Life Insurance Corporation of India (LIC) is on the verge of finalizing a deal to acquire a significant minority stake in ManipalCigna Health Insurance, a rapidly growing standalone health insurance company. This move marks LIC’s entry into the domestic health insurance market, which accounts for 37% of the country’s Rs 3 lakh crore general insurance market. The deal will see LIC acquire a 40-49% stake in ManipalCigna, valuing the company at Rs 3,500-3,750 crore. The transaction will also involve a smaller secondary share sale by the current shareholders.
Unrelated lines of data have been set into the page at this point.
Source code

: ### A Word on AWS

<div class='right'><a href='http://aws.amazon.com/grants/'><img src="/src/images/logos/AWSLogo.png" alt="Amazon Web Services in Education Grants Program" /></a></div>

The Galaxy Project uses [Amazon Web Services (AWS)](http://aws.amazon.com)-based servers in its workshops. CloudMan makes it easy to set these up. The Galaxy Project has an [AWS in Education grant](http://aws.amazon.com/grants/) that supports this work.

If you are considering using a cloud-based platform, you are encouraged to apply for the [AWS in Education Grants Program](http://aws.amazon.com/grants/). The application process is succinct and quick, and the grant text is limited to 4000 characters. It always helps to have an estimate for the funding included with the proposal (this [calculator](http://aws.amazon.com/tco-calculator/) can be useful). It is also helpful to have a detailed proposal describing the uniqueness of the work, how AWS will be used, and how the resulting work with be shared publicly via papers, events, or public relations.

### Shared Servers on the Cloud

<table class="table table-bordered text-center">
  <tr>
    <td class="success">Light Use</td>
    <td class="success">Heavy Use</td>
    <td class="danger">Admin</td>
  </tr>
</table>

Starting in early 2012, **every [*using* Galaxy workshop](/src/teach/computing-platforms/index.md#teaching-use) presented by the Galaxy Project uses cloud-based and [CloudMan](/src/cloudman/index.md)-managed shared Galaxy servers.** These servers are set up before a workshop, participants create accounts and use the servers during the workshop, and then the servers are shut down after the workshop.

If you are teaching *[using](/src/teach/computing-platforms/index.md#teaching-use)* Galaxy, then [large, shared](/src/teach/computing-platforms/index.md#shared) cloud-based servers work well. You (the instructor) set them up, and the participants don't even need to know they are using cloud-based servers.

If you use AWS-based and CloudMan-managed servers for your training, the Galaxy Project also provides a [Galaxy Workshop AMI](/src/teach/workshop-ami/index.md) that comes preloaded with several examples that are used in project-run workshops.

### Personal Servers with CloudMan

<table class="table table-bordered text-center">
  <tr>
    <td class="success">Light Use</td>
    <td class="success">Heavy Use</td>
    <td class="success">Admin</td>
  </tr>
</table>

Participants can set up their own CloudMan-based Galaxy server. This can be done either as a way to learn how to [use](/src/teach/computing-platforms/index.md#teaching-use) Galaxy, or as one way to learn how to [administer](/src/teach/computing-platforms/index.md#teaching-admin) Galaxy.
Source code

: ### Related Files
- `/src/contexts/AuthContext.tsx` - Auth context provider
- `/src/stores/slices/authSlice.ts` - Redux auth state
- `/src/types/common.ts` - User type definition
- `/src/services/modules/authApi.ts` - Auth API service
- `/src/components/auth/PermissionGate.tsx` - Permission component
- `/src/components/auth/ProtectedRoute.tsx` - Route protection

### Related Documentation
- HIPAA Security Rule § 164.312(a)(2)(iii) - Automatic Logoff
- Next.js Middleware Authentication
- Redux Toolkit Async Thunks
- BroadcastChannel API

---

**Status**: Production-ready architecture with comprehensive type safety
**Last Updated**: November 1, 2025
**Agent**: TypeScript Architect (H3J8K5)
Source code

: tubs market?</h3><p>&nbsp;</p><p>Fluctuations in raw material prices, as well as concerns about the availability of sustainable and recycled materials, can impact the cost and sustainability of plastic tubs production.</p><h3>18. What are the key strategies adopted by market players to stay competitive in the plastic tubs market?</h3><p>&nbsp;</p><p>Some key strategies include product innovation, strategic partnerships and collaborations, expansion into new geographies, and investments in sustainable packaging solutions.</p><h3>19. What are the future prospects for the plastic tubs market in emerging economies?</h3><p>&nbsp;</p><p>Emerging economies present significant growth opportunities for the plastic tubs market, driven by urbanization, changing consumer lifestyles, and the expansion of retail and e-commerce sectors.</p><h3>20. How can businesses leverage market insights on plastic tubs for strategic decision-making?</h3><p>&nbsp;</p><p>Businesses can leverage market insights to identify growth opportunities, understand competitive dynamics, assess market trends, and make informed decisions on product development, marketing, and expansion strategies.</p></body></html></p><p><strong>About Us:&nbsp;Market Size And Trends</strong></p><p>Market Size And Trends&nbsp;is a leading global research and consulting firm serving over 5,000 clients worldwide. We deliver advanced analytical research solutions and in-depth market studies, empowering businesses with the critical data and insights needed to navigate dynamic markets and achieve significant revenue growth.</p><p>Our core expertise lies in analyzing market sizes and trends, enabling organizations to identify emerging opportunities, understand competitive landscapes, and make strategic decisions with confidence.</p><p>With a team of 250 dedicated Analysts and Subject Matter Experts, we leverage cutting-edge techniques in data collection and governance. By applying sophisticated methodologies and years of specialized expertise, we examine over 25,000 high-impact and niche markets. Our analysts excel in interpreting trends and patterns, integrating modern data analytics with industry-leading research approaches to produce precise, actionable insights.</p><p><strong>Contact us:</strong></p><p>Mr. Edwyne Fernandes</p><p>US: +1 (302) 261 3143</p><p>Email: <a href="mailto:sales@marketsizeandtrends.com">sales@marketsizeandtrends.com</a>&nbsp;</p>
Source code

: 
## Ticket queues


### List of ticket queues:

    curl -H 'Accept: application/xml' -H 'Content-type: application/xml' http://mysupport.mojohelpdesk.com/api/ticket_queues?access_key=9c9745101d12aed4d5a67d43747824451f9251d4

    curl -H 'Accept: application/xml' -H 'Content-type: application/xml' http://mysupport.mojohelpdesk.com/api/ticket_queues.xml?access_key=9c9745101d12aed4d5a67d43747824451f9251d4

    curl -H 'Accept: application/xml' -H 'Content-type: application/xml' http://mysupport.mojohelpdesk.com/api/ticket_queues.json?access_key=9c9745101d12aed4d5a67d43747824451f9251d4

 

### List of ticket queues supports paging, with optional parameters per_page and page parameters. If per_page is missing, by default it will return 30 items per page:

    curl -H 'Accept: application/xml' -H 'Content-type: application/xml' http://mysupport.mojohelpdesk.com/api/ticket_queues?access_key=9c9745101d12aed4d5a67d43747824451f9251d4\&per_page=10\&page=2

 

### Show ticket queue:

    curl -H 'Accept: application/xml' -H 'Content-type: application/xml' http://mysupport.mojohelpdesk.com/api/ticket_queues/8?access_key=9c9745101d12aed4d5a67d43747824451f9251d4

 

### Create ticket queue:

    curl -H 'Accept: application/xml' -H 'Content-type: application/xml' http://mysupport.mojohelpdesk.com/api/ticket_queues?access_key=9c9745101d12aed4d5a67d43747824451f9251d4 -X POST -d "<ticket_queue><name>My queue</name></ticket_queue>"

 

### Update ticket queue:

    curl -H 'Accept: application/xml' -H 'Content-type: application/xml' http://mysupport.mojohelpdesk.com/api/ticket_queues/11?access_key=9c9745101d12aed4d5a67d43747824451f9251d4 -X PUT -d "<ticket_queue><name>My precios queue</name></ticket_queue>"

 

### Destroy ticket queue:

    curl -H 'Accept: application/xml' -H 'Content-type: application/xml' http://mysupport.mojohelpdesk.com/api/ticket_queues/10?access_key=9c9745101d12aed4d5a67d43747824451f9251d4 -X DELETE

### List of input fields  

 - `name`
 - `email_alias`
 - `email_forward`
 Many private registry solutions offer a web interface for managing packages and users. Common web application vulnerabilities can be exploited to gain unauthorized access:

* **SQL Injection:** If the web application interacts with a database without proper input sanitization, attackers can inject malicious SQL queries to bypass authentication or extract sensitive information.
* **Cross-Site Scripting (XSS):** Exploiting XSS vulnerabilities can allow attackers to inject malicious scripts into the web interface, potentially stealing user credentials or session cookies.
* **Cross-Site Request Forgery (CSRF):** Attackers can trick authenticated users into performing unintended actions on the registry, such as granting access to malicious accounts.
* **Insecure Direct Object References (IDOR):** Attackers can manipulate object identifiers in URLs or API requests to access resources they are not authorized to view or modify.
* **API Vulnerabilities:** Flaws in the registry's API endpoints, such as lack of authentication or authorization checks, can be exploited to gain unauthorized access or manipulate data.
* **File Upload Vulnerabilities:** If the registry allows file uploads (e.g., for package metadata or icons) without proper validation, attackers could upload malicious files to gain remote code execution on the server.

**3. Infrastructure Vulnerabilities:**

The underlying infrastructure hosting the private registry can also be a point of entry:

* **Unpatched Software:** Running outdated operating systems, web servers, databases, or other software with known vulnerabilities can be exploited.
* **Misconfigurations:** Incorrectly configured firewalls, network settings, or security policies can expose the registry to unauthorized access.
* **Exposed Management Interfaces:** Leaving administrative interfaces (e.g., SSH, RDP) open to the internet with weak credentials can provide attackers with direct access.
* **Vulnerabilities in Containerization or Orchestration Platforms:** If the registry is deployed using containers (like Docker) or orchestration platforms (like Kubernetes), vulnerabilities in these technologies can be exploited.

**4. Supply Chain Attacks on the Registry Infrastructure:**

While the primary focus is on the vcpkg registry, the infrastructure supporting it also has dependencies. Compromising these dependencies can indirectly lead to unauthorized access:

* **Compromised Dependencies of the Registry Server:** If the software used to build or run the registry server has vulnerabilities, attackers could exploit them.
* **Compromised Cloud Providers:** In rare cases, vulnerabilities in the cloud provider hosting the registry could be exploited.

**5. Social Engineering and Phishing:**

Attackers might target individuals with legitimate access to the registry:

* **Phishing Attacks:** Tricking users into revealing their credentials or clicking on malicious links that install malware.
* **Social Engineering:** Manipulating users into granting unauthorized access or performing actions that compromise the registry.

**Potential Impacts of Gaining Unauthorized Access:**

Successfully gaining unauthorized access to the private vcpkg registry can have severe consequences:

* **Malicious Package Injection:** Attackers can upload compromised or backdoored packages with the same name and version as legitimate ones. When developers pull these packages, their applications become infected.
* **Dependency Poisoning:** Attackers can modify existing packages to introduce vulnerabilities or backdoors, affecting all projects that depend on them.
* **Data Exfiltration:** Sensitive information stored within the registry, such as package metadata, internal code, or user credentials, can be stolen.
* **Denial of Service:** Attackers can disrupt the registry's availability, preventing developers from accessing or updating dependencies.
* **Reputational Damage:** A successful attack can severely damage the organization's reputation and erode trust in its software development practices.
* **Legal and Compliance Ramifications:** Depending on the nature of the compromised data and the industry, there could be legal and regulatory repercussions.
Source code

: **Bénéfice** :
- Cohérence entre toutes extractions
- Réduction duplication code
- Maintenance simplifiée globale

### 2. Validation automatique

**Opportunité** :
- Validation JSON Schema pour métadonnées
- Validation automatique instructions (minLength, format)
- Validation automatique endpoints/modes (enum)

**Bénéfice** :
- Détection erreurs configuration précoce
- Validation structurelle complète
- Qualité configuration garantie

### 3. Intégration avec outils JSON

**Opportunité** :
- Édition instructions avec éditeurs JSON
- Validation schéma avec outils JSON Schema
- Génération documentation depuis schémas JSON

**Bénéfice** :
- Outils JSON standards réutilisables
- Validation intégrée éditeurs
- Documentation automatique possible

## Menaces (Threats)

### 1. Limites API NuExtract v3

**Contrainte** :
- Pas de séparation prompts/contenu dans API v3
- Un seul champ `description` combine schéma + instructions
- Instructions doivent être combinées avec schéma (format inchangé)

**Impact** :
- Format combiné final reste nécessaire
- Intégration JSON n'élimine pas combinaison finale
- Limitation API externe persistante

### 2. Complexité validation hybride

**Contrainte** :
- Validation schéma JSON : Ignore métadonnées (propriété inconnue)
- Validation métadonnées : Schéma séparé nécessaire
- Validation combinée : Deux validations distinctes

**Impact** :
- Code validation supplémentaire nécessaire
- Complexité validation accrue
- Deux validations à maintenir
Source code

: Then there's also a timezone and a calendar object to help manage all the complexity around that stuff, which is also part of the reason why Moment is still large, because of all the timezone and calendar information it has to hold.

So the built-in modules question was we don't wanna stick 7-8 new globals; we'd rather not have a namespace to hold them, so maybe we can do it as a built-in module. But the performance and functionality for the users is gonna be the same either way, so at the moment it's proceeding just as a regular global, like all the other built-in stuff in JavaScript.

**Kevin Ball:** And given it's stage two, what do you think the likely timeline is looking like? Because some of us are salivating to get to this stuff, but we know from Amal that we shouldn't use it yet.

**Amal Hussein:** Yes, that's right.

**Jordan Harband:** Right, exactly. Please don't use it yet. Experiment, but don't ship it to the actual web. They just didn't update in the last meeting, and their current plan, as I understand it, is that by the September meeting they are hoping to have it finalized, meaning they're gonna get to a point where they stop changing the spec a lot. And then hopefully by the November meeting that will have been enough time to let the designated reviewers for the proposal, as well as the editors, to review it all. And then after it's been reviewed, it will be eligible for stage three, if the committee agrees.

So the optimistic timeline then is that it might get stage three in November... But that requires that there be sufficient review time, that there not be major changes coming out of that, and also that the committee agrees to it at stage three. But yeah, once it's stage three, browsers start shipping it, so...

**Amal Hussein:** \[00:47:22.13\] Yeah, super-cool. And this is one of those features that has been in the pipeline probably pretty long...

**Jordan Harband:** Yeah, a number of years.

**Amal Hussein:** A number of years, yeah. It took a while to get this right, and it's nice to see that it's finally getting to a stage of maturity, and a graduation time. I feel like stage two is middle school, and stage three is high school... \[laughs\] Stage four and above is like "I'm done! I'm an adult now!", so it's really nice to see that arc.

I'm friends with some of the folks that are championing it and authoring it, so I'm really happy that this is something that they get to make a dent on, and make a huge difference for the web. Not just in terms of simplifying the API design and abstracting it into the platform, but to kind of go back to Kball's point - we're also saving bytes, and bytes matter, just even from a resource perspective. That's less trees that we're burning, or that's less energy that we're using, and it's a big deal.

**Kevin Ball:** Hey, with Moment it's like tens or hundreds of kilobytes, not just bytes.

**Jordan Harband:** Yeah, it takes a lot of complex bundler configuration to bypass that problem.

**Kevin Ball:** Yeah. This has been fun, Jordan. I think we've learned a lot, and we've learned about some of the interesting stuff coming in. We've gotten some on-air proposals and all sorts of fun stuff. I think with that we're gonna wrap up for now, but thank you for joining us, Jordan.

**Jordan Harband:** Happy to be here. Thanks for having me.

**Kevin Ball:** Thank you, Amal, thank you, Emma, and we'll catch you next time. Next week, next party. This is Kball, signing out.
This partnership is expected to be a three-way partnership among LIC, Manipal Education & Medical Group, and Cigna Corporation of the US, with the latter two currently holding a 51:49 shareholding in the company. LIC will infuse fresh capital into the company, diluting the existing shareholdings of the two partners. The deal is expected to be a board-run company, with representation proportionate to their shareholdings.

The partnership is significant as it marks LIC’s entry into the health insurance market, which is growing at a rate of 20% annually. The sector is expected to accelerate growth with LIC’s massive distribution network and balance sheet, disrupting the market. The deal is expected to be finalized by March-end, with LIC’s managing director and chief executive, Siddhartha Mohanty, stating that the company is looking to enter the health insurance space.

The health insurance sector is expected to intensify competition, with listed health insurers trading at a price-to-gross-written-premium (GW) ratio of 1.5-2.5 times. ManipalCigna, with a GW of Rs 1,691 crore in FY24, is expected to be valued at Rs 3,500 crore, making it an attractive acquisition target for LIC. The deal is expected to be a win-win for all parties involved, with ManipalCigna leveraging LIC’s vast distribution network and resources to grow its business.